Şaşırmış gözlerle ona bakarken o yüzünde gülümsemeyle bakıp imalı bir şekilde "Günaydın canım." diyor.
Yanaklarımı ısındığını hissediyorum. Şaşkınlığımı üzerimden atmaya çalışarak "Günaydın Yusuf. Bir sorun mu var?" diyerek soruyorum.
Sabahın nurunda burda ne işi var canım. Akşama istemeye gelecekler işi gücü yok mu, diye düşünüyorum.
Yüzündeki gülümsemesini eksiltmeden "Sorun yok cennet ırmağım. Ben sana bu kutuyu vermek için gelmiştim." diyerek elinde yeni farkettiğim büyük bir kare kutuyu bana uzatıyor.
Ellerimizi birbirine değirmenden alırken "Bu nedir?" diye soruyorum.
Aldığım kutuyla boşalan ellerini ceplerine sokup "Sana hediyem. Umarım beğenirsin." diyerek tebessüm ediyor.
Ben de utanarak "Ne gerek vardı. Teşekkür ederim." diyorum.
Yusuf ellerini cebinden çıkartıp üzerine siler gibi yaparken "Iııı ben gideyim artık. Allah'a emanet ol. Akşama görüşürüz." diyerek gitmek için arkasını dönüyor.
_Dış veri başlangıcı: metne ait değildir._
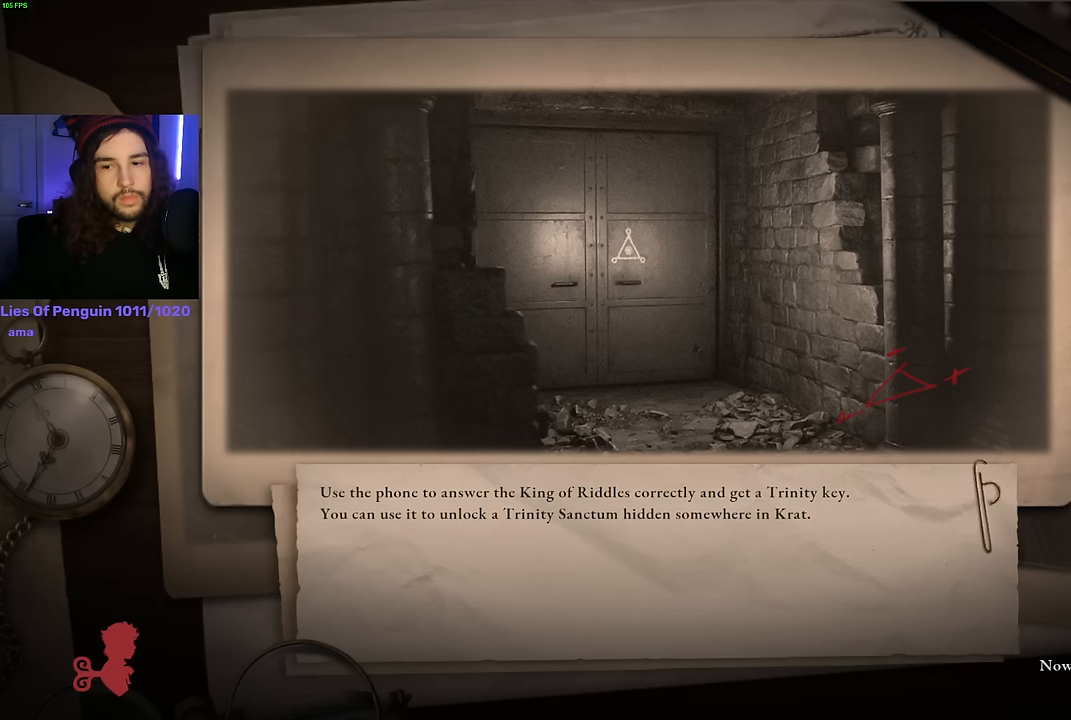
{"keys": [], "mouse": [], "events": []}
İlerlerken "Allah'a emanet ol. İnşaAllah." diyorum.
Yusuf merdivenlerden indikten sonra elimdeki kutuyla içeriye girip, tek ayağımla kapıyı ittirdikten sonra odama ilerliyorum.
Heyecan ve merakla kutunun kapağını kaldırıyorum. Karşıma ilk küçük bir kağıt çıkıyor.
Yusuf'un olduğunu düşündüğüm el yazısıyla yazılmış olan yazıyı yüzümde tebessümle okuyorum. "Küçükken hep mor renk elbiseler giyerdin. Bir keresinde neden moru sevdiğini sorduğumda 'Yuşufçuk moy yenk cok güzey. Bayıyıyoyum moya." demiştin. Hâlâ moru sevdiğini biliyorum. Bu yüzden akşam olacak sözümüzde lütfen bu mor elbiseyi giy. Seni Allah için seviyorum. Yuşufçuk:)"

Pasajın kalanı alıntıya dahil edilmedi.